Background: This study compared rates of progression to chronic breast cancer-related lymphedema (defined as a greater than or equal to 10% arm volume change from baseline requiring complex decongestive physiotherapy (CDP) ) following an intervention for subclinical lymphedema (S-BCRL) triggered by bioimpedance spectroscopy (BIS) or by tape measurement (TM).

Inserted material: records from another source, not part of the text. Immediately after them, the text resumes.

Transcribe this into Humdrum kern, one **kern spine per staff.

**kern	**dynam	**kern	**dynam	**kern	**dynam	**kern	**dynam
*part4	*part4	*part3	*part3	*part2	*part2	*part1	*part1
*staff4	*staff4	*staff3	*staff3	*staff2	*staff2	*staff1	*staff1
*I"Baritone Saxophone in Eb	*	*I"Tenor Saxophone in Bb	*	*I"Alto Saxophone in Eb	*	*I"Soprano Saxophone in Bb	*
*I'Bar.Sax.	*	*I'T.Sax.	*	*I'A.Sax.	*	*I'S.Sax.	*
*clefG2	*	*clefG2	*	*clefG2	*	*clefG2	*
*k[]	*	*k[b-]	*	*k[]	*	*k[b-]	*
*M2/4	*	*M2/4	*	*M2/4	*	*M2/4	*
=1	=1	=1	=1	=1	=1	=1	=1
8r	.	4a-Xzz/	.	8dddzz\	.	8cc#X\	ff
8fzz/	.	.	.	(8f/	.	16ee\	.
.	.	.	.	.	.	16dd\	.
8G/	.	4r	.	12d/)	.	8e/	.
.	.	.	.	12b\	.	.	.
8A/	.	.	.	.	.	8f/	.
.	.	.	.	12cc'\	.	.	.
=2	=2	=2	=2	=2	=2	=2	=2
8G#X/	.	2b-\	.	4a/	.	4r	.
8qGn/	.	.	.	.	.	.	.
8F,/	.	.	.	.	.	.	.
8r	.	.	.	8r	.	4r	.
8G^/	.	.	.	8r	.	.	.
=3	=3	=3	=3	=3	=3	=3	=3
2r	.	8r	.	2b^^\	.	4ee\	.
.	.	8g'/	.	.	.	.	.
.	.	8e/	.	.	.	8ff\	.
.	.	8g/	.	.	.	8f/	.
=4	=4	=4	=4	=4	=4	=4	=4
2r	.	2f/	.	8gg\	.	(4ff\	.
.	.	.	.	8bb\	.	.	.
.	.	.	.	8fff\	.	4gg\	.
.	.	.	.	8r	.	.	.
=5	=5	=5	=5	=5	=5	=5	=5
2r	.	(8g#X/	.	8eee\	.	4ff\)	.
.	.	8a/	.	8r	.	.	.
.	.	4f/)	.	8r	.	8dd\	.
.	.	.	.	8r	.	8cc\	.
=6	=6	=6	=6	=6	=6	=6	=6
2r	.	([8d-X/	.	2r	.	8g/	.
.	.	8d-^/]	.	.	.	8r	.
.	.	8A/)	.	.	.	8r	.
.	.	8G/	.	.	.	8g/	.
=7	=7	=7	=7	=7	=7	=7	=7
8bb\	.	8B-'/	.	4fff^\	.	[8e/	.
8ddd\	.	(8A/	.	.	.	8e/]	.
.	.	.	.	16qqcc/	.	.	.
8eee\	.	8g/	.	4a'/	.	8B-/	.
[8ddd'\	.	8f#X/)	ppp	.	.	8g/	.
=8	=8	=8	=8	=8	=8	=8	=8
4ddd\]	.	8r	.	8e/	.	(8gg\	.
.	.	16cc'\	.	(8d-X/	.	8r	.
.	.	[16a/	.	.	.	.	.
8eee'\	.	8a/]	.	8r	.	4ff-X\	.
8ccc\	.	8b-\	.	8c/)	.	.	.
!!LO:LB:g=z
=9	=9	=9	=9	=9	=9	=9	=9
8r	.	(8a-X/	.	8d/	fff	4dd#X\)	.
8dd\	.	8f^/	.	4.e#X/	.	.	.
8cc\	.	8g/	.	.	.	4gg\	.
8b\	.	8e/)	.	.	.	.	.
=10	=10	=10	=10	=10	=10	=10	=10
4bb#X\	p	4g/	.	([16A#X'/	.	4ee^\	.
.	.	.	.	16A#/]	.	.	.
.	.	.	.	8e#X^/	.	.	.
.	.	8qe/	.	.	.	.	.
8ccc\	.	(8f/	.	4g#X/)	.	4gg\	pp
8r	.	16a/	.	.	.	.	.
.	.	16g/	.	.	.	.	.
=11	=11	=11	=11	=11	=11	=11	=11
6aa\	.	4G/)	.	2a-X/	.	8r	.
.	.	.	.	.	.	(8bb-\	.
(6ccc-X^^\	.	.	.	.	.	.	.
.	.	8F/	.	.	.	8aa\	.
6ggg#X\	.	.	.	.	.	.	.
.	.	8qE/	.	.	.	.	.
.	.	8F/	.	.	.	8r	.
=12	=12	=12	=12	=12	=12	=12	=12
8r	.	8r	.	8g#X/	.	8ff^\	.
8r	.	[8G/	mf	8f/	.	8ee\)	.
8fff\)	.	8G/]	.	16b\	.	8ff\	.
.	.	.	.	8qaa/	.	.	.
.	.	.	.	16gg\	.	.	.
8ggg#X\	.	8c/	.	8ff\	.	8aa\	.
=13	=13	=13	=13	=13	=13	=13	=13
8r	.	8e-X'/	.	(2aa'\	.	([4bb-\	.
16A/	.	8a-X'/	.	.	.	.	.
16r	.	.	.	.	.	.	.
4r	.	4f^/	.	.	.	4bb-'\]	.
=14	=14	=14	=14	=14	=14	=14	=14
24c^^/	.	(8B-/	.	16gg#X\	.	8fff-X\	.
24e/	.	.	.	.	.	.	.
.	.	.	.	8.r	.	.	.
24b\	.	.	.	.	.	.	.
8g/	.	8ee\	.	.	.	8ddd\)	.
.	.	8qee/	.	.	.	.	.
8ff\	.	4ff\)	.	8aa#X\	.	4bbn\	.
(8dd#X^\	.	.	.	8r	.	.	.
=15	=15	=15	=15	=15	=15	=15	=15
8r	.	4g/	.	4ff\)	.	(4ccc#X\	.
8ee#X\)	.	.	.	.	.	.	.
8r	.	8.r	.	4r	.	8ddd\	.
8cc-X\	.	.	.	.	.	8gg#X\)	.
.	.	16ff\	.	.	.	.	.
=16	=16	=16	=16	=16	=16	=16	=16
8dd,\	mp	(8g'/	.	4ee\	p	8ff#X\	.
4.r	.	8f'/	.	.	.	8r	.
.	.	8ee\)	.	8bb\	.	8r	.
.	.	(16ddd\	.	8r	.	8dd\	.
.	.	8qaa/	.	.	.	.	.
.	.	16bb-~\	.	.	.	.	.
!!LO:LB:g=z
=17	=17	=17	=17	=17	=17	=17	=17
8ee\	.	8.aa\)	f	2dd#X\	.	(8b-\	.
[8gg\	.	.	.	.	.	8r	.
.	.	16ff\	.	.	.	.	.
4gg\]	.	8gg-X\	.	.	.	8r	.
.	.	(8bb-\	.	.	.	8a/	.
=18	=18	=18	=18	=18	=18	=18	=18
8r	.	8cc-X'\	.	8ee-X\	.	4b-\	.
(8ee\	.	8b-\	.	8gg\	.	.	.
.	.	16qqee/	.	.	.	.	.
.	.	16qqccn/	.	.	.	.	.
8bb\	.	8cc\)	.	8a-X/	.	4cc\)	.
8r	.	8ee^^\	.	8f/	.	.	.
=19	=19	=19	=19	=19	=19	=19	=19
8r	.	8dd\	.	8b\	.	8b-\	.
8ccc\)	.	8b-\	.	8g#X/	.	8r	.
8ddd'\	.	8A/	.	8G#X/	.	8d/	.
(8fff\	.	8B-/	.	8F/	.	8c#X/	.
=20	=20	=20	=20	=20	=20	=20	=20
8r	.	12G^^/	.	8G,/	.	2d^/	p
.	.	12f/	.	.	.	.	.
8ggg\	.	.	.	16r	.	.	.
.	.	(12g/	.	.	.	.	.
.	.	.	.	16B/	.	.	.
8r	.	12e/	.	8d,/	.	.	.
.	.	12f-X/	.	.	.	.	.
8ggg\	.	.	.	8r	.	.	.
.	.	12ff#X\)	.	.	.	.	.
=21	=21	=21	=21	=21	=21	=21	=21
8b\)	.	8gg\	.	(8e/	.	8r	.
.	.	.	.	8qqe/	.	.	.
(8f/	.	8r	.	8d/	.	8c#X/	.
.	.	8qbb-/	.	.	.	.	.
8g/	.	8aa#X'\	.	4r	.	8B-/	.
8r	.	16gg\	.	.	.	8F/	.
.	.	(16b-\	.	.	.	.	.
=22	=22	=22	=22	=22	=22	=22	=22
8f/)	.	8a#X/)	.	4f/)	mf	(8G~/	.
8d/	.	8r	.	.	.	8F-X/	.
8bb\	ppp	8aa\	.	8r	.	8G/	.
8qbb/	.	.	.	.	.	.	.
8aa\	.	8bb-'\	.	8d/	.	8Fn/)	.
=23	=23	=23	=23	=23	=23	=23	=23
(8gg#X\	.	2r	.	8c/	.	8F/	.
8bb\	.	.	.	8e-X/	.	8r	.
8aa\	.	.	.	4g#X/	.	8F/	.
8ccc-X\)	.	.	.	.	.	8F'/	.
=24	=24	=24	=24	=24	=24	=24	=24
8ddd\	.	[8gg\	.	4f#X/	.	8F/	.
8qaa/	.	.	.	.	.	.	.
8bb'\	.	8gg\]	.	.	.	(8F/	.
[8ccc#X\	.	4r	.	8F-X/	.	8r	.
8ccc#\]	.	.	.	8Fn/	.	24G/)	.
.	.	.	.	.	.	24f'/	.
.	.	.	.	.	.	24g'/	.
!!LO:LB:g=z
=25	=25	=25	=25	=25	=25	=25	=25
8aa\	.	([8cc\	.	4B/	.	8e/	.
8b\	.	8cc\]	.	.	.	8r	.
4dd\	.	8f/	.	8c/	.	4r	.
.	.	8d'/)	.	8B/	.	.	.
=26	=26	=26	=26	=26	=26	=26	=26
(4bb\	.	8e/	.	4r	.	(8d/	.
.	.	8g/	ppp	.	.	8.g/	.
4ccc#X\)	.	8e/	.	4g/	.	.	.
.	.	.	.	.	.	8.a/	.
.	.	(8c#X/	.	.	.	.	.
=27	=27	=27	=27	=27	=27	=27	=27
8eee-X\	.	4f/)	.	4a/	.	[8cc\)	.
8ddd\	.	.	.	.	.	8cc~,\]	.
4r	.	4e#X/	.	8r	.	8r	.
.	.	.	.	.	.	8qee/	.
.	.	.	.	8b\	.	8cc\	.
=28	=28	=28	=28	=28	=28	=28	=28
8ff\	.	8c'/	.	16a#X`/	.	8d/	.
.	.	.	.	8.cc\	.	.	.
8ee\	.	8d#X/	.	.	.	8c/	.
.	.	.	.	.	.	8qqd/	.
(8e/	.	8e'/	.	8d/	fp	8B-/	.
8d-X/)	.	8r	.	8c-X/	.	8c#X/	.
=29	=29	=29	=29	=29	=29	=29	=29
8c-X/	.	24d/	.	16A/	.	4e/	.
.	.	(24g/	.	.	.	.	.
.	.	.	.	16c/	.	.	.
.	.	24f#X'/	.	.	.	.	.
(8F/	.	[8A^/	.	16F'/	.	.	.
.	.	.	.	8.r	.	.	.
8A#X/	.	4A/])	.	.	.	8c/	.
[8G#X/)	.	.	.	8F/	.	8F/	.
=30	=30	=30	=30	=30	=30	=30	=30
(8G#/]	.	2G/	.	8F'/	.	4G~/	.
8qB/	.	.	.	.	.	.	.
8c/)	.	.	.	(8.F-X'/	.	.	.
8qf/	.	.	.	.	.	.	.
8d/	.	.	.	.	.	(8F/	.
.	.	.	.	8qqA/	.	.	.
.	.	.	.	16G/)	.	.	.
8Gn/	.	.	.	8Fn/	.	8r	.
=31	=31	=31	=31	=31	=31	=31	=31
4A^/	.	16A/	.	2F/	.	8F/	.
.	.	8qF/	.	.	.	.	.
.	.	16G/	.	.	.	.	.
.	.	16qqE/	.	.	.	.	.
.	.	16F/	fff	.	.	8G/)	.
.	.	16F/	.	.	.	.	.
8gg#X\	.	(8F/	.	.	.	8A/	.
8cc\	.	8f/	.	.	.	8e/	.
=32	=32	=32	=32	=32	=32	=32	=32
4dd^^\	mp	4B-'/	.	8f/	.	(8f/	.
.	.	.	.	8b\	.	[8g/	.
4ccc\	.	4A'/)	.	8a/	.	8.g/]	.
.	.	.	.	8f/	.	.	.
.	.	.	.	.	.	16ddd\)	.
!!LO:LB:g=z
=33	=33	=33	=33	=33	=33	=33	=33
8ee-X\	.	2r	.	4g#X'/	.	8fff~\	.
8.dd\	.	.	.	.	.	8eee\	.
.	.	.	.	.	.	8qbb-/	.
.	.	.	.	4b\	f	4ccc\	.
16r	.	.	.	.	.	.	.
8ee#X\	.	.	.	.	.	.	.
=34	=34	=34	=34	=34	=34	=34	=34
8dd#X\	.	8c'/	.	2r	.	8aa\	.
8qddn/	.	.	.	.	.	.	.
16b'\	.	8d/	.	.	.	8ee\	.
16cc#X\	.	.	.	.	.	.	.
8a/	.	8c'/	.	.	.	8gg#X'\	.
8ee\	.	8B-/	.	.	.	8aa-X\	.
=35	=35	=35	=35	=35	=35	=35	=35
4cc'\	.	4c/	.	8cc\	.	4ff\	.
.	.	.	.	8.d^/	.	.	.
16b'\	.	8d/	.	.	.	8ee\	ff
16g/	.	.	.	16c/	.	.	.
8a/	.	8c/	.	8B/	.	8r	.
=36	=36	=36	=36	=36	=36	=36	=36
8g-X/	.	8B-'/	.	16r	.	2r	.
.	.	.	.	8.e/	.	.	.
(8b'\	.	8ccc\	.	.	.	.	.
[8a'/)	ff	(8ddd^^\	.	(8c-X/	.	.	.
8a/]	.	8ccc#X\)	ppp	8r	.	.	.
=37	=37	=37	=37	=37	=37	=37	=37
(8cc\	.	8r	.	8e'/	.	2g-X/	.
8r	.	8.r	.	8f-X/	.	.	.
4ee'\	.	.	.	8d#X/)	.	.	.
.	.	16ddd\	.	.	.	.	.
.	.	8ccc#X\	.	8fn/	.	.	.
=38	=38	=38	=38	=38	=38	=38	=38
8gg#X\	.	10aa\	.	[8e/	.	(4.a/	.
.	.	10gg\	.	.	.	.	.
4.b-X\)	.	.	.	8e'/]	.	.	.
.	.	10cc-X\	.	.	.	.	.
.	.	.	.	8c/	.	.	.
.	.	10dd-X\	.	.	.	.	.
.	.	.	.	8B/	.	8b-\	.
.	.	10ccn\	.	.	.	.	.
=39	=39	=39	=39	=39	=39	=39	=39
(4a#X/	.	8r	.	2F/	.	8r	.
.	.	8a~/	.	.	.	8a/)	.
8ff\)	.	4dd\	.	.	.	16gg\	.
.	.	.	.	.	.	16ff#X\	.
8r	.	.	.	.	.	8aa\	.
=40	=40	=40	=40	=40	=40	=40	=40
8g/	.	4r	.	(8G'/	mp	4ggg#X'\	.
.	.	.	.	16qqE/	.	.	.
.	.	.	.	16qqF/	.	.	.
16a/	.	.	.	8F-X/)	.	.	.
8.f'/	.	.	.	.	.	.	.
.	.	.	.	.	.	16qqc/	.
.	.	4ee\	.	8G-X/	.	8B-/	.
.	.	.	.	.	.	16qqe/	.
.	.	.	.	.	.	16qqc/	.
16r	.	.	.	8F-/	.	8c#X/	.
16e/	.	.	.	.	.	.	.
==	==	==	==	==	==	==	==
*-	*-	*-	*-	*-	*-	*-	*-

Methods and Results: This stratified, randomized, international trial enrolled new breast cancer patients undergoing: mastectomy/partial mastectomy, axillary treatment (dissection, sentinel lymph node biopsy >6 nodes or radiation), radiation therapy (chest wall/ breast, supraclavicular fossa), or taxane-based chemotherapy. Following post-surgery eligibility reassessment, centralized, 1:1 randomization to prospective surveillance by BIS or TM occurred. S-BCRL detection triggered a 4-week, 12-hour per day, compression sleeve and gauntlet intervention. The primary outcome (n=209), rates of post-intervention progression to CDP, were assessed over three years. Between June 24, 2014 and September 11, 2018, 1,200 patients were enrolled, 963 randomized (BIS n=482;TM n=481) and 879 analyzed (BIS n=442;TM n=437). Median follow-up was 32.9 months (IQR=22,35). BIS patients triggered an intervention at a lower rate than TM patients (20.1%, n=89 vs 27.5%, n=120, p = 0.011). Median months to trigger was longer with BIS than TM (9.7; 95%CI,8.2-12.6 vs 3.9; 95%CI,2.8-4.5, p = 0.001). Overall, 14.4%(n=30) progressed post-intervention, with reduced likelihood for BIS patients than TM patients (7.9%, n=7 vs 19.2%, n=23; RR=0.41; 95%CI,0.13-0.81; absolute reduction 11.3%; 95%CI,2.3%-20.3%; p = 0.016).
Conclusions: As compared to TM, BIS provides a more precise identification of patients likely to benefit from an early compression intervention.